Password data flow (Yellow)
You can see the flow of password data from the UW NetID system along the yellow arrows to MI. PDS data is pulled as part of the password/user provisioning, so the red path is not the only vector for identity data. Password hashes are synchronized from NETID Active Directory to UW Azure AD along the blue line.
Identity data flow (Red)
You can see the flow of identity directory data along the red arrows to MI. This is data like preferred name, department, phone–data you might think of as your user profile.
Latency of this overall data flow is slower than any of the other data flows pictured.
Dotted red line represents the fact that the MI Kiwi agent reaches out to PDS for updated identity data when making changes to NETID AD user accounts.
Microsoft Cloud Service and License Provisioning (Green)

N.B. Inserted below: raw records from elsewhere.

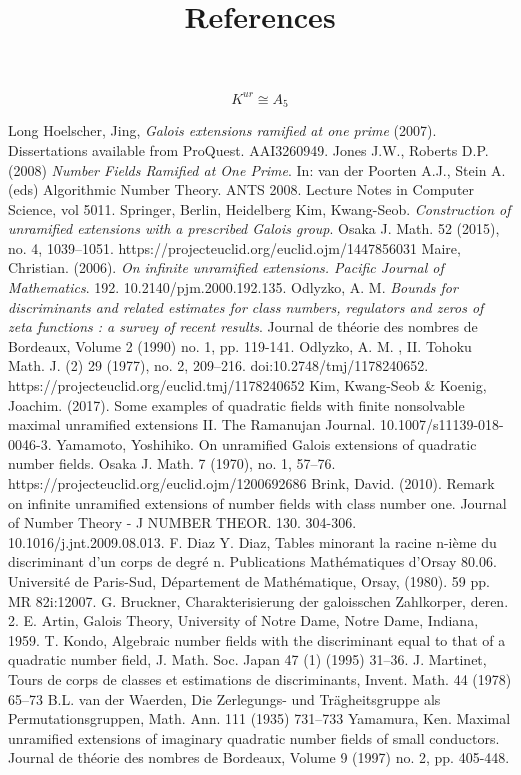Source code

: \documentclass[preprint,12pt,reqno]{elsarticle}
\begin{document}
\begin{equation}
    K^{ur}\cong A_{5}
\end{equation}
\begin{thebibliography}{9}
\title{References}
Long Hoelscher, Jing, \textit{Galois extensions ramified at one prime} (2007). Dissertations available from ProQuest. AAI3260949. 
Jones J.W., Roberts D.P. (2008) \textit{Number Fields Ramified at One Prime}. In: van der Poorten A.J., Stein A. (eds) Algorithmic Number Theory. ANTS 2008. Lecture Notes in Computer Science, vol 5011. Springer, Berlin, Heidelberg
Kim, Kwang-Seob. \textit{Construction of unramified extensions with a prescribed Galois group}. Osaka J. Math. 52 (2015), no. 4, 1039--1051. https://projecteuclid.org/euclid.ojm/1447856031
Maire, Christian. (2006). \textit{On infinite unramified extensions. Pacific Journal of Mathematics}. 192. 10.2140/pjm.2000.192.135. 
Odlyzko, A. M. \textit{Bounds for discriminants and related estimates for class numbers, regulators and zeros of zeta functions : a survey of recent results}. Journal de théorie des nombres de Bordeaux, Volume 2 (1990) no. 1, pp. 119-141. 
Odlyzko, A. M. , II. Tohoku Math. J. (2) 29 (1977), no. 2, 209--216. doi:10.2748/tmj/1178240652. https://projecteuclid.org/euclid.tmj/1178240652
Kim, Kwang-Seob & Koenig, Joachim. (2017). Some examples of quadratic fields with finite nonsolvable maximal unramified extensions II. The Ramanujan Journal. 10.1007/s11139-018-0046-3. 
Yamamoto, Yoshihiko. On unramified Galois extensions of quadratic number fields. Osaka J. Math. 7 (1970), no. 1, 57--76. https://projecteuclid.org/euclid.ojm/1200692686
Brink, David. (2010). Remark on infinite unramified extensions of number fields with class number one. Journal of Number Theory - J NUMBER THEOR. 130. 304-306. 10.1016/j.jnt.2009.08.013. 
 F. Diaz Y. Diaz, Tables minorant la racine n-ième du discriminant d'un corps de degré n. Publications Mathématiques d'Orsay 80.06. Université de Paris-Sud, Département de Mathématique, Orsay, (1980). 59 pp. MR 82i:12007.
 G. Bruckner, Charakterisierung der galoisschen Zahlkorper, deren. 2. E. Artin, Galois Theory, University of Notre Dame, Notre Dame, Indiana, 1959.
 T. Kondo, Algebraic number fields with the discriminant equal to that of a quadratic number field, J. Math. Soc. Japan 47 (1)
(1995) 31–36.
 J. Martinet, Tours de corps de classes et estimations de discriminants, Invent. Math. 44 (1978) 65–73
 B.L. van der Waerden, Die Zerlegungs- und Trägheitsgruppe als Permutationsgruppen, Math. Ann. 111 (1935) 731–733
 Yamamura, Ken. Maximal unramified extensions of imaginary quadratic number fields of small conductors. Journal de théorie des nombres de Bordeaux, Volume 9 (1997) no. 2, pp. 405-448.
\end{thebibliography}
\end{document}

The flow of Azure AD based licenses like Office 365 services is represented by the green lines. Subscription 250 adds users to groups that bestow licenses they are eligible for. This in turn provisions access to Microsoft cloud services. In the case of Exchange Online, a special flow ensures that a mailbox and Exchange Online account is provisioned immediately before the flows represented by the blue line have fired.
Microsoft Cloud (Blue)
You can see the flow of directory data (users, groups, and contacts) from the NETID Active Directory to our Azure Active Directory (AAD) along the dark blue arrows. This data is then synchronized by Microsoft to various Office 365 applications like Exchange Online and Sharepoint Online. Other Azure AD applications also leverage this data.

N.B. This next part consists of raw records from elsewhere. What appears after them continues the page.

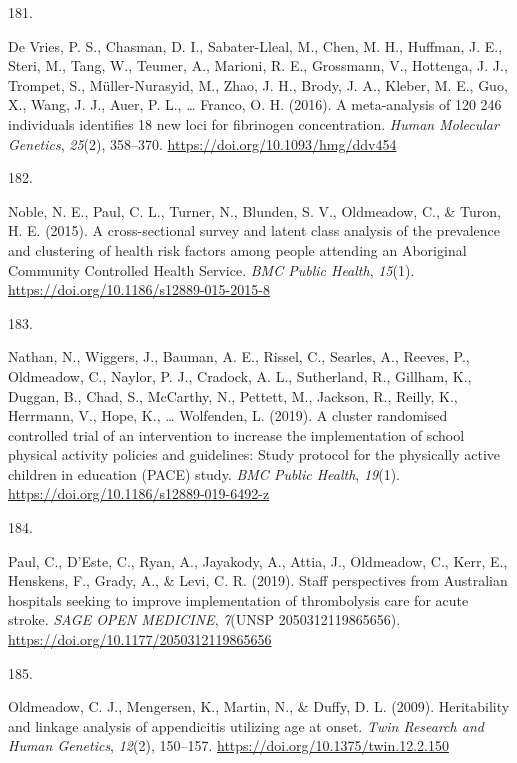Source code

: \documentclass[11pt, a4paper]{awesome-cv}
\newlength{\csllabelwidth}
\newcommand{\CSLLeftMargin}[1]{\parbox[t]{\csllabelwidth}{#1}}
\newcommand{\CSLRightInline}[1]{\parbox[t]{\linewidth - \csllabelwidth}{#1}}
\begin{document}
\leavevmode\hypertarget{ref-de_vries_meta-analysis_2016}{}%
\CSLLeftMargin{181. }
\CSLRightInline{De Vries, P. S., Chasman, D. I., Sabater-Lleal, M.,
Chen, M. H., Huffman, J. E., Steri, M., Tang, W., Teumer, A., Marioni,
R. E., Grossmann, V., Hottenga, J. J., Trompet, S., Müller-Nurasyid, M.,
Zhao, J. H., Brody, J. A., Kleber, M. E., Guo, X., Wang, J. J., Auer, P.
L., \ldots{} Franco, O. H. (2016). A meta-analysis of 120 246
individuals identifies 18 new loci for fibrinogen concentration.
\emph{Human Molecular Genetics}, \emph{25}(2), 358--370.
\url{https://doi.org/10.1093/hmg/ddv454}}

\leavevmode\hypertarget{ref-noble_cross-sectional_2015}{}%
\CSLLeftMargin{182. }
\CSLRightInline{Noble, N. E., Paul, C. L., Turner, N., Blunden, S. V.,
Oldmeadow, C., \& Turon, H. E. (2015). A cross-sectional survey and
latent class analysis of the prevalence and clustering of health risk
factors among people attending an Aboriginal Community Controlled Health
Service. \emph{BMC Public Health}, \emph{15}(1).
\url{https://doi.org/10.1186/s12889-015-2015-8}}

\leavevmode\hypertarget{ref-nathan_cluster_2019}{}%
\CSLLeftMargin{183. }
\CSLRightInline{Nathan, N., Wiggers, J., Bauman, A. E., Rissel, C.,
Searles, A., Reeves, P., Oldmeadow, C., Naylor, P. J., Cradock, A. L.,
Sutherland, R., Gillham, K., Duggan, B., Chad, S., McCarthy, N.,
Pettett, M., Jackson, R., Reilly, K., Herrmann, V., Hope, K., \ldots{}
Wolfenden, L. (2019). A cluster randomised controlled trial of an
intervention to increase the implementation of school physical activity
policies and guidelines: Study protocol for the physically active
children in education (PACE) study. \emph{BMC Public Health},
\emph{19}(1). \url{https://doi.org/10.1186/s12889-019-6492-z}}

\leavevmode\hypertarget{ref-paul_staff_2019}{}%
\CSLLeftMargin{184. }
\CSLRightInline{Paul, C., D'Este, C., Ryan, A., Jayakody, A., Attia, J.,
Oldmeadow, C., Kerr, E., Henskens, F., Grady, A., \& Levi, C. R. (2019).
Staff perspectives from Australian hospitals seeking to improve
implementation of thrombolysis care for acute stroke. \emph{SAGE OPEN
MEDICINE}, \emph{7}(UNSP 2050312119865656).
\url{https://doi.org/10.1177/2050312119865656}}

\leavevmode\hypertarget{ref-oldmeadow_heritability_2009}{}%
\CSLLeftMargin{185. }
\CSLRightInline{Oldmeadow, C. J., Mengersen, K., Martin, N., \& Duffy,
D. L. (2009). Heritability and linkage analysis of appendicitis
utilizing age at onset. \emph{Twin Research and Human Genetics},
\emph{12}(2), 150--157. \url{https://doi.org/10.1375/twin.12.2.150}}
\end{document}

Azure AD Authentication (White)
You can see the path Azure AD based authentication flows along the white arrows. This flow is extremely simple–Azure AD applications such as Exchange Online send a user to the Azure AD security token service, i.e. a Microsoft sign-in page.
For more detailed information about these key architectural components, please follow the links to each component above. You may also want to investigate documents nested within the links above, notably:
- The full details on how MIM maps data from PDS to MI are here.
- The full details of how the Group Sync Agent maps Group Service data to MI are here.
- The details of the Azure Active Directory DirSync connector are here (undocumented at this time).
Additional Directory Access
Additional directory access can be requested. Please use the MI Elevated Directory Access Request Form to initiate the process of getting additional access. This form will generate an email that will be used to track your request and obtain any related approvals.
In some cases, if you request access to student data, we may also ask that you also submit a UW Directories – Student Data Access Request form (http://studentdata.washington.edu/system-access-forms/ is the parent for this form).
There are some directory objects which Windows administrators can not create regardless of the permissions they have been delegated. These include: users, contacts, and groups. This is because these objects have the potential to cause a namespace collision with institutionally provisioned objects.
All user accounts are created via the UW NetID account system. Where appropriate, you should use a Shared NetIDs for non-person entities that have a need to authenticate; service accounts, scheduled tasks, and the like should use an shared NetID.
All groups are created via the Groups Web Service which is an interface to the Groups Service which are then subsequently synchronized to NETID domain (and subsequentl Azure AD). If, for some reason, the namespace enforced by GS isn’t compatible with your needs, e.g. a vendor product that is hard-coded for a specific group name, then feel free to escalate this issue.
Users do not reset their NETID account passwords directly; instead passwords are changed with the UW NetID system using the Manage Your UW NetID site.